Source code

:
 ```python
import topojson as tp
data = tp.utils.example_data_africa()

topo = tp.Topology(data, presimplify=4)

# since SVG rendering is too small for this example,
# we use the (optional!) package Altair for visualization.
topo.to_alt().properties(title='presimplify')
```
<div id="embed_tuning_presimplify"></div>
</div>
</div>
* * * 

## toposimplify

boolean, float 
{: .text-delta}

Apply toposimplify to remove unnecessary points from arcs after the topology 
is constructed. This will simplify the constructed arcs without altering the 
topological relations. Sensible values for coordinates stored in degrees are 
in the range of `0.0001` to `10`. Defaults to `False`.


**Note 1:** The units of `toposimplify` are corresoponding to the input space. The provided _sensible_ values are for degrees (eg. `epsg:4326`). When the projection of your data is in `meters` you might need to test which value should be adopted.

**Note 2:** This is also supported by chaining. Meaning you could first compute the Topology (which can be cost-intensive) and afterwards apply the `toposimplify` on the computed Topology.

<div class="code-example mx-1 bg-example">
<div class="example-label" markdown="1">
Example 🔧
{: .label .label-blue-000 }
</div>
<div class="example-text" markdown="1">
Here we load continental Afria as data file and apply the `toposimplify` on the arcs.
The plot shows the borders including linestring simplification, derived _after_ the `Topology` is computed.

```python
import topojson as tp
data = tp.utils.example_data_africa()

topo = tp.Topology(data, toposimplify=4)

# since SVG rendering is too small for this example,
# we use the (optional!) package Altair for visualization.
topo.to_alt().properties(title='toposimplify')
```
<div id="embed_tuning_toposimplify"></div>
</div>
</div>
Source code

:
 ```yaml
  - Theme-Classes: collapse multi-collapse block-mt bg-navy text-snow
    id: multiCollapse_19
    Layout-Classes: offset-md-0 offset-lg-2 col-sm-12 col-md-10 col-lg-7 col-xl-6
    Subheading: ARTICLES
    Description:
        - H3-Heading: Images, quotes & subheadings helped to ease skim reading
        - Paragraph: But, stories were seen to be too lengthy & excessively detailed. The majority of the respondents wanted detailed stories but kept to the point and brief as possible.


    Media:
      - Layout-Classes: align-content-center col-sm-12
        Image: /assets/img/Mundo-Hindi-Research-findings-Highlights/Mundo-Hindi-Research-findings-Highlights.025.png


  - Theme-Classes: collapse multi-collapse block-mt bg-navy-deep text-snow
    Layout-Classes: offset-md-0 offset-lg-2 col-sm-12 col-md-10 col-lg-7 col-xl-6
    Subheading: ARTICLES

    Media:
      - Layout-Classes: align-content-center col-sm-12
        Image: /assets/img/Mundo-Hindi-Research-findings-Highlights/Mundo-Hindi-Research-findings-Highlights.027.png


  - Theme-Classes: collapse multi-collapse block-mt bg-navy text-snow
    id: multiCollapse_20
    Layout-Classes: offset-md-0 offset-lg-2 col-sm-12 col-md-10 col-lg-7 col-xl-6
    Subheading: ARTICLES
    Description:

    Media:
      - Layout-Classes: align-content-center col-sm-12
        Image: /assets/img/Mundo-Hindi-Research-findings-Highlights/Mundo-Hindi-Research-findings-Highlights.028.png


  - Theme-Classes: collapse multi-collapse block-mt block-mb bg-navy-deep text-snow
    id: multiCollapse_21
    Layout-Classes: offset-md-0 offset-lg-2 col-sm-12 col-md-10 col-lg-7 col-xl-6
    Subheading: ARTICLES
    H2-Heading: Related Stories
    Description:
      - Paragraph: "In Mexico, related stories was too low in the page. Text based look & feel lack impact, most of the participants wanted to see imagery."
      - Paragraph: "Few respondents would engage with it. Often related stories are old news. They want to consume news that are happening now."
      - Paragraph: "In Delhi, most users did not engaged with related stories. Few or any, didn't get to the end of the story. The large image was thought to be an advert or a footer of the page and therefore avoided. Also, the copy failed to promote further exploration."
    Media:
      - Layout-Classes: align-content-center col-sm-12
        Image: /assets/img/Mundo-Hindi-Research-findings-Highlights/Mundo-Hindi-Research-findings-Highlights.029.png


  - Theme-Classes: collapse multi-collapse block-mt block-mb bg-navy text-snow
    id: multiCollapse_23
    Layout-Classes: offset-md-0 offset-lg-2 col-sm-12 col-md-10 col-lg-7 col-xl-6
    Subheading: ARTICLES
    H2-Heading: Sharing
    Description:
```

──────────────────────────────

**Work required**
Scan the material above for the string "Mundo" and copy every line that has it.

**Response to the exercise**
        Image: /assets/img/Mundo-Hindi-Research-findings-Highlights/Mundo-Hindi-Research-findings-Highlights.025.png
        Image: /assets/img/Mundo-Hindi-Research-findings-Highlights/Mundo-Hindi-Research-findings-Highlights.027.png
        Image: /assets/img/Mundo-Hindi-Research-findings-Highlights/Mundo-Hindi-Research-findings-Highlights.028.png
        Image: /assets/img/Mundo-Hindi-Research-findings-Highlights/Mundo-Hindi-Research-findings-Highlights.029.png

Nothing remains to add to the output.